Create your policy-map. This is where you actually set the bandwidth restrictions.

policy-map SQUASHSSH-PMAP
class SQUASHSSH-CMAP
police 8000 conform-action transmit exceed-action drop

Last time, we just did a set dscp af43, but this time we actually take action on a packet instead of just marking it. The long lines does three things — it sets the ceiling to 8000 bits per second, transmits if the rate is below that number, and drops if its exceeded. So, if one of the admins tries to SCP a file over, he’s gonna be in for a surprise with only an 8k window to use. If he goes over 8k, the packets are just dropped, and it’s up to TCP to retransmit. It’ll take a while. Remember, too, that this policy applies to anything matching the ACL, so, if two admins are SCPing files at the same time, they have to share that 8k. Wow, you’re mean!
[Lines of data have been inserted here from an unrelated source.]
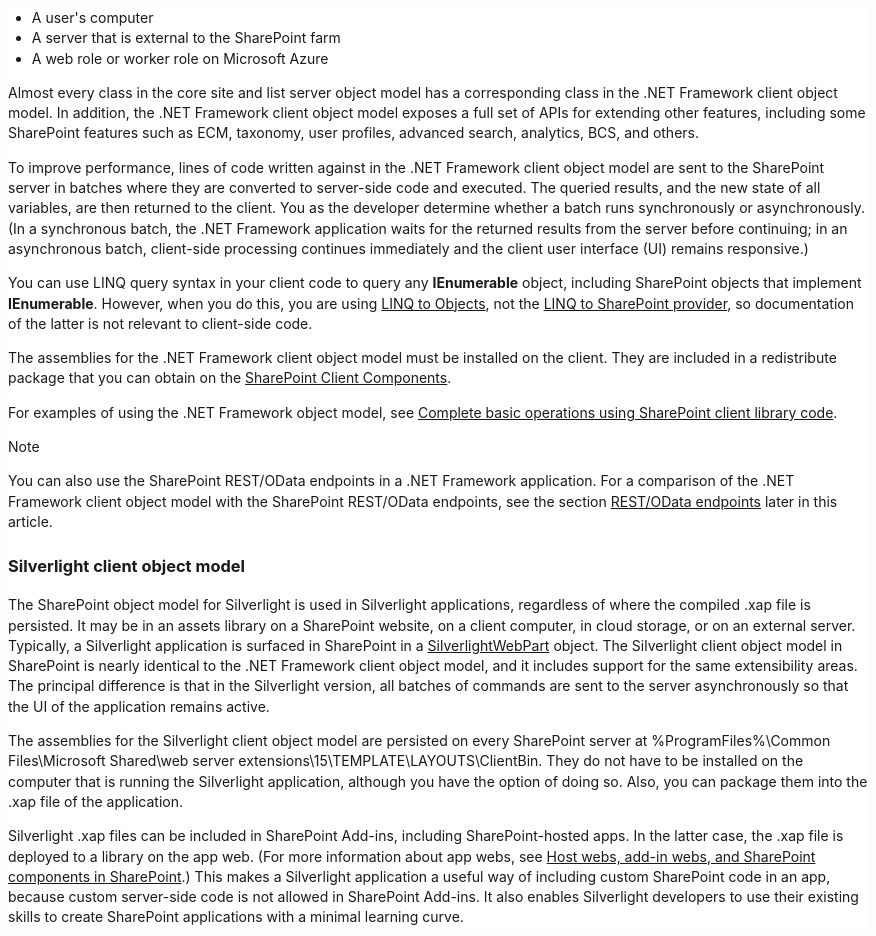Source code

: - A user's computer
- A server that is external to the SharePoint farm
- A web role or worker role on Microsoft Azure

Almost every class in the core site and list server object model has a corresponding class in the .NET Framework client object model. In addition, the .NET Framework client object model exposes a full set of APIs for extending other features, including some SharePoint features such as ECM, taxonomy, user profiles, advanced search, analytics, BCS, and others.

To improve performance, lines of code written against in the .NET Framework client object model are sent to the SharePoint server in batches where they are converted to server-side code and executed. The queried results, and the new state of all variables, are then returned to the client. You as the developer determine whether a batch runs synchronously or asynchronously. (In a synchronous batch, the .NET Framework application waits for the returned results from the server before continuing; in an asynchronous batch, client-side processing continues immediately and the client user interface (UI) remains responsive.)

You can use LINQ query syntax in your client code to query any **IEnumerable** object, including SharePoint objects that implement **IEnumerable**. However, when you do this, you are using  [LINQ to Objects](https://msdn.microsoft.com/library/bb397919.aspx), not the  [LINQ to SharePoint provider](https://msdn.microsoft.com/library/3fa2dc5f-d308-4337-aefd-191a5df8dbbe%28Office.15%29.aspx), so documentation of the latter is not relevant to client-side code.

The assemblies for the .NET Framework client object model must be installed on the client. They are included in a redistribute package that you can obtain on the  [SharePoint Client Components](https://www.microsoft.com/download/details.aspx?id=35585).

For examples of using the .NET Framework object model, see  [Complete basic operations using SharePoint client library code](https://msdn.microsoft.com/library/5a69c9e3-73bf-4ed5-bc19-182056bdb394%28Office.15%29.aspx).
  
> [!NOTE]
> You can also use the SharePoint REST/OData endpoints in a .NET Framework application. For a comparison of the .NET Framework client object model with the SharePoint REST/OData endpoints, see the section  [REST/OData endpoints](#RESTOData) later in this article.

### Silverlight client object model

The SharePoint object model for Silverlight is used in Silverlight applications, regardless of where the compiled .xap file is persisted. It may be in an assets library on a SharePoint website, on a client computer, in cloud storage, or on an external server. Typically, a Silverlight application is surfaced in SharePoint in a  [SilverlightWebPart](https://msdn.microsoft.com/library/Microsoft.SharePoint.WebPartPages.SilverlightWebPart.aspx) object. The Silverlight client object model in SharePoint is nearly identical to the .NET Framework client object model, and it includes support for the same extensibility areas. The principal difference is that in the Silverlight version, all batches of commands are sent to the server asynchronously so that the UI of the application remains active.

The assemblies for the Silverlight client object model are persisted on every SharePoint server at %ProgramFiles%\\Common Files\\Microsoft Shared\\web server extensions\\15\\TEMPLATE\\LAYOUTS\\ClientBin. They do not have to be installed on the computer that is running the Silverlight application, although you have the option of doing so. Also, you can package them into the .xap file of the application.

Silverlight .xap files can be included in SharePoint Add-ins, including SharePoint-hosted apps. In the latter case, the .xap file is deployed to a library on the app web. (For more information about app webs, see  [Host webs, add-in webs, and SharePoint components in SharePoint](https://msdn.microsoft.com/library/b791cdf5-8aa2-47fa-bc4c-aee437354759%28Office.15%29.aspx).) This makes a Silverlight application a useful way of including custom SharePoint code in an app, because custom server-side code is not allowed in SharePoint Add-ins. It also enables Silverlight developers to use their existing skills to create SharePoint applications with a minimal learning curve.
Setting it up on the interface is pretty straightforward. It’s just like we did before.

interface E0/0
service-policy output SQUASHSSH-PMAP

I set this up in a dynagen lab to test it, but, instead of SSH traffic, I policed ICMP. If I did a normal, 5-packet ping, it worked great. If I sent a 100-packet set, drop, drop, drop. Or if I increased the size of the packets. Just to be sure it was the service-policy doing the dropping, I sent a 100-packet set and removed the policy from the interface; it missed a few at first, but, when the policy was removed, it zoomed right along without a single miss or hesitation.

NOTE: I do not condone policing traffic from your coworkers machines to 8k, but it would be funny.